--- START PAGE EXTRACT ---

Since we are focused on ad hoc retrieval, we evaluate model performance on a hold-out validation test according to “Matching” Mean Average Precision (MAP) and “Matching” Recall as defined in (Nigam et al., 2019) where we first sample a set of 20,000 queries and evaluate the model’s ability to retrieve purchased products from a sub-corpus of 1 million products for those queries.

Tables 1 and 2 show the result of our parameter sweep on our evaluation set for our proposed negative sampling algorithm where each row corresponds to the number of graph clusters used while each column represents the number of nearby clusters probed for samples. We observe that we hit diminishing returns with too many clusters where we might split relevant items into different partitions and, consequently, sample related pairs as negatives. Similarly, we notice that increasing the number of probes improves model performance, which we hypothesize is due to sampling a greater diversity of negatives. However, increasing the number of probes comes at the cost of longer training times as we spend more computation within each training step sampling negatives.

8 16 32 64 128 256 512 1024
2048 0.317 0.318 0.319 0.314 0.312 0.304 0.295 0.285
4096 0.323 0.326 0.327 0.321 0.320 0.312 0.306 0.293
8192 0.328 0.330 0.339 0.331 0.332 0.321 0.312 0.302
16384 0.329 0.333 0.338 0.336 0.338 0.332 0.319 0.309
32768 0.323 0.332 0.338 0.337 0.334 0.339 0.328 0.310
65536 0.306 0.322 0.332 0.334 0.335 0.341 0.331 0.307
131072 0.286 0.302 0.327 0.331 0.338 0.337 0.329 0.298
Table 1. Match MAP across various number of clusters (rows) and number of sampling probes (columns)

--- END PAGE EXTRACT ---

SET EXERCISE:
Reproduce everything in the excerpt on negative sampling for product retrieval from "Tables 1 and" down to "step sampling negatives.", word for word.

--- START COLLECTED DATA ---

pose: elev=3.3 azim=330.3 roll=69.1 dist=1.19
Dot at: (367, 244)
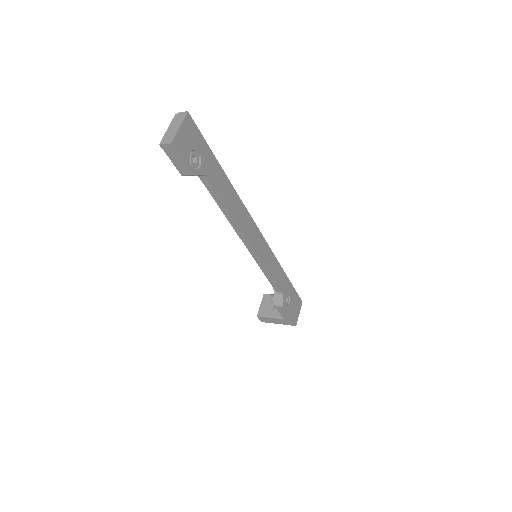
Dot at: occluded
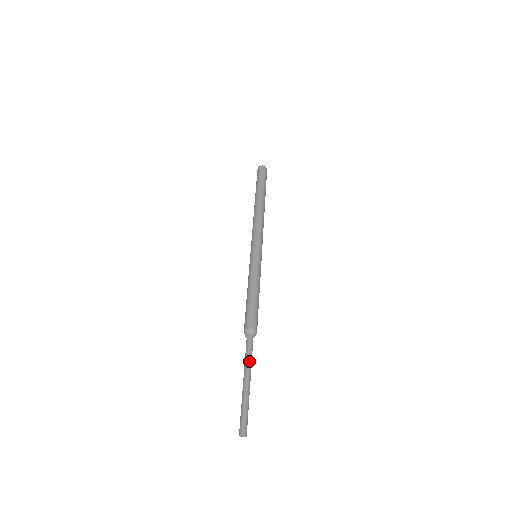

--- END COLLECTED DATA ---

CORRECT ANSWER:
Tables 1 and 2 show the result of our parameter sweep on our evaluation set for our proposed negative sampling algorithm where each row corresponds to the number of graph clusters used while each column represents the number of nearby clusters probed for samples. We observe that we hit diminishing returns with too many clusters where we might split relevant items into different partitions and, consequently, sample related pairs as negatives. Similarly, we notice that increasing the number of probes improves model performance, which we hypothesize is due to sampling a greater diversity of negatives. However, increasing the number of probes comes at the cost of longer training times as we spend more computation within each training step sampling negatives.